There are now less than 2,000 bistros among the capital’s 14,000 restaurants, which makes up about 14 percent of the gastronomic landscape. When these figures are compared with those from 20 years ago, when around 30 percent of all food venues in Paris were bistros, it becomes clear that bistros are on the decline.
This is due in part to increasing rent prices and powerful food and drink chains claiming up whatever space is left. ‘For the past ten years, the bistros and terraces of Paris have been losing ground to sandwich sellers, fast food joints and exotic restaurants, and they take with them an art de vivre, a sense of sharing and an ethnic, religious and social mix,’ said Mr. Fontaine, as reported in The Telegraph.
The locals are fighting to preserve this tradition as a source of national pride, defending the charm of smaller cafes over multi-national chains. What would Paris be if there were only fast food joints like Subway, McDonald’s and KFC for tourists to choose from?
There are food chains constantly popping up across Paris, but bistros are the most authentic venues to enjoy traditional French food. They are the lifeblood of the City of Light.
But there’s another reason why people are defiantly fighting to preserve their legacy, one that stems from recent tragedy. The 2015 terror attacks on the French capital targeted these venues because of their open-minded spirit. Instead of showing fear and boycotting bistros, the locals continue to enjoy the easy-going ambiance of these places as a symbol of defiance.
‘(After the attacks) Parisians crowded onto the terraces…to show that they regarded them as places of cultural cross-fertilisation, of freedom and of the art of living,’ said a group of bistro owners to The Telegraph. They have launched a campaign because bistro culture is vital for ‘bringing people and cultures together’.
Parisian bistros are unique and distinguished from other food venues by their level of formality. They are less formal than restaurants, but offer more hearty, filling meals than cafes. There’s also usually a cosy and convivial ambiance, bustling with customers all day long. In terms of design, Parisian bistros rock a classic look of wood and wicker chairs, sometimes with a retro zinc counter and ornate mirrors adorning the walls.

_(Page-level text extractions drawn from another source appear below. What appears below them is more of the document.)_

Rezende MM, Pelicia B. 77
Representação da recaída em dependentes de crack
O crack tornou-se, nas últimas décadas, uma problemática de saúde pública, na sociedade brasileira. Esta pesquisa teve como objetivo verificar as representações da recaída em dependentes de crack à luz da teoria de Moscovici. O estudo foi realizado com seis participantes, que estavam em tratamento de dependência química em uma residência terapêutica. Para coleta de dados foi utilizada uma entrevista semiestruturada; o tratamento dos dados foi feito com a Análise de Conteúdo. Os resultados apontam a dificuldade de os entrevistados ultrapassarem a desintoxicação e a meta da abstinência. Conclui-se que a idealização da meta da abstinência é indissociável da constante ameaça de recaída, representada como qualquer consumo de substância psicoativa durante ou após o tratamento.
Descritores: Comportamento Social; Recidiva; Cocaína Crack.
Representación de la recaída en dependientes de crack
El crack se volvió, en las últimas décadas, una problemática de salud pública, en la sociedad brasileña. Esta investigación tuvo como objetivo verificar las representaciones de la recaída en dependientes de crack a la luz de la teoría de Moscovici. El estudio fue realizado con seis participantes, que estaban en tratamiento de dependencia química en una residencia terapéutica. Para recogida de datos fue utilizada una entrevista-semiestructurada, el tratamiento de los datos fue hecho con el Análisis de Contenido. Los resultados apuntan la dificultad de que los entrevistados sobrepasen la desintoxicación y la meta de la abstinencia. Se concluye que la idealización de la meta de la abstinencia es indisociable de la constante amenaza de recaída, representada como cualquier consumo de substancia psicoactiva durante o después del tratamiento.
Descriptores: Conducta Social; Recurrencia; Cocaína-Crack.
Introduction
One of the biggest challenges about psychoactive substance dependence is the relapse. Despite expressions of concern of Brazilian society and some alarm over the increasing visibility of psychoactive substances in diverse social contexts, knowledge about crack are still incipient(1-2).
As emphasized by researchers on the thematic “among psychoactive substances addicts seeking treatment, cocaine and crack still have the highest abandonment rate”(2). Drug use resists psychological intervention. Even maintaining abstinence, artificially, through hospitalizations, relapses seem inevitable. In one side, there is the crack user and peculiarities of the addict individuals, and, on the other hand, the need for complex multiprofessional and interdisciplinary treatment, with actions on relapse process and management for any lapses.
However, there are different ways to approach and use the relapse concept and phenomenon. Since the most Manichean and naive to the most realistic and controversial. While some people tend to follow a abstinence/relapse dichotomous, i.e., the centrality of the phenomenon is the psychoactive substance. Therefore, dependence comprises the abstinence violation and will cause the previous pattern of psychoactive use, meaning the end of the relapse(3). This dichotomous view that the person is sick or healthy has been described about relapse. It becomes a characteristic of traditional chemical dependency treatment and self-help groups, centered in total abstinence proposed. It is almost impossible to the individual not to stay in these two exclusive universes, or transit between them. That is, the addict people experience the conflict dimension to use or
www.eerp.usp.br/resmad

Many people think that the prestigious UNESCO status is awarded only to unique monuments, buildings or geographic places. But this isn’t always the case, as the latest campaign by Paris’ bistro owners demonstrates. They have started a campaign for the ‘intellectual and artistic melting pots’ of bistros to become a UNESCO World Heritage piece of ‘intangible cultural heritage’.
The bid will be passed to the Ministry of Culture in September, which is responsible for submitting such applications to UNESCO. While the proposal has been enthusiastically backed, applying for UNESCO status is a lengthy process. The next stage of the application could take up to two years, but the wait would be worth it. If successful, it would represent a historic victory, being the first official recognition of the Parisian bistro’s importance.

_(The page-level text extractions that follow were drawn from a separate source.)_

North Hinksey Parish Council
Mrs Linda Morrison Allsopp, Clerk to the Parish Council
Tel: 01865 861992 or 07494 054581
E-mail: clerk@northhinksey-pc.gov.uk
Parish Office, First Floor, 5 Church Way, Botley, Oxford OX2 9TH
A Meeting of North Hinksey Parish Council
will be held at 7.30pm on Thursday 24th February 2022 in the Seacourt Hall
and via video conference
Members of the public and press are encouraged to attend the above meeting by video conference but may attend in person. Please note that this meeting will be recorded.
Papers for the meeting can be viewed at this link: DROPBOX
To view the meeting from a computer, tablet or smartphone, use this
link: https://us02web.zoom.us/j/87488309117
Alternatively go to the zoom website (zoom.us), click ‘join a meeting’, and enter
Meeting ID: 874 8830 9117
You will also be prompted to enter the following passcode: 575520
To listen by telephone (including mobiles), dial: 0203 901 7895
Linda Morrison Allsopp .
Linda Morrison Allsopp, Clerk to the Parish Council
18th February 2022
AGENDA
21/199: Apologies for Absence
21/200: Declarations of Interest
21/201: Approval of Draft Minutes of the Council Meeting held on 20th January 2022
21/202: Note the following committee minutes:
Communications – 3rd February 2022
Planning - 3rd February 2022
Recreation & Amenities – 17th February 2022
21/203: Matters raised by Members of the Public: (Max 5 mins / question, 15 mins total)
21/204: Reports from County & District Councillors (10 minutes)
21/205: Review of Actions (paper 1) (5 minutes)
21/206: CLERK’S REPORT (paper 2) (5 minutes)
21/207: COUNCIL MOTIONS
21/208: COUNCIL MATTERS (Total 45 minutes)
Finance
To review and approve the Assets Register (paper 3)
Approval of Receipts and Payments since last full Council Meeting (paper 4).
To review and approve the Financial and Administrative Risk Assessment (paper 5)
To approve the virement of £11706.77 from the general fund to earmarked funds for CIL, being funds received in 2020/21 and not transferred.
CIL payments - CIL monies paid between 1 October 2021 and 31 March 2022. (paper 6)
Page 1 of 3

It might come as a surprise to learn that bistros are seeking UNESCO World Heritage status, given their ‘intangible’ nature, but they are not the only aspect of Parisian culture to put in a bid.
There’s also the 250 booksellers – or bouquinistes as they are known to the locals – seeking to become a UNESCO World Heritage piece of ‘intangible cultural heritage’. The antique bookstalls that line the river Seine are a tradition that stretches back centuries and contributes to the bohemian image of intellectualism of which Paris is so proud.

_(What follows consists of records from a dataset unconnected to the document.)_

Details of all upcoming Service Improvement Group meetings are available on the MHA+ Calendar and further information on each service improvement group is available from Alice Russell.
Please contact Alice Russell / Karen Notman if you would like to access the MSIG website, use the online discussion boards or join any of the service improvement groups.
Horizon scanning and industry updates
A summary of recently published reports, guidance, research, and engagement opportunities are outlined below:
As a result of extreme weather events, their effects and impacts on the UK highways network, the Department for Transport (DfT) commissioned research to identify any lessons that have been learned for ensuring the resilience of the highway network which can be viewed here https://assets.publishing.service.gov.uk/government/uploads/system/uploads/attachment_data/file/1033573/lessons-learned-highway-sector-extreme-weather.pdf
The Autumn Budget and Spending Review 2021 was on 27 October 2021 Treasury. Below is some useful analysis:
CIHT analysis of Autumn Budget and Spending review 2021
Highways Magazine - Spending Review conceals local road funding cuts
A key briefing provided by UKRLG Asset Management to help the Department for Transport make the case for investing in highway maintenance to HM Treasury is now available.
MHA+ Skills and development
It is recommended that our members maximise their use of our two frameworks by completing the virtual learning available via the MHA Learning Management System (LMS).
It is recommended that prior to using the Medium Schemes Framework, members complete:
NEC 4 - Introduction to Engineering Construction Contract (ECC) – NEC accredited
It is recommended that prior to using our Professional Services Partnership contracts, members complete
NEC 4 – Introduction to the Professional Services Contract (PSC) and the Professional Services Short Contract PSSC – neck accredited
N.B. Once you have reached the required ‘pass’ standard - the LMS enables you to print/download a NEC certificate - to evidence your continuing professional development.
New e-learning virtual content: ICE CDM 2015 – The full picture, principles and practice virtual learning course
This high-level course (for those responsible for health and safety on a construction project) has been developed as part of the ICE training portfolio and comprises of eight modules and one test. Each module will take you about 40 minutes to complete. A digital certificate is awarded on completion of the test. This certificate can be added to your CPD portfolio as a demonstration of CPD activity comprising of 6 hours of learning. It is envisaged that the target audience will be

Like bistros, the booksellers see their tradition as under threat. The number of books for sale has been reducing, replaced with cheap souvenirs as they bring more profit.
The booksellers hope that gaining UNESCO World Heritage status will ensure the tradition continues, while also improving the facilities. This could include public toilets, better lighting on dark nights or even an aesthetic repainting.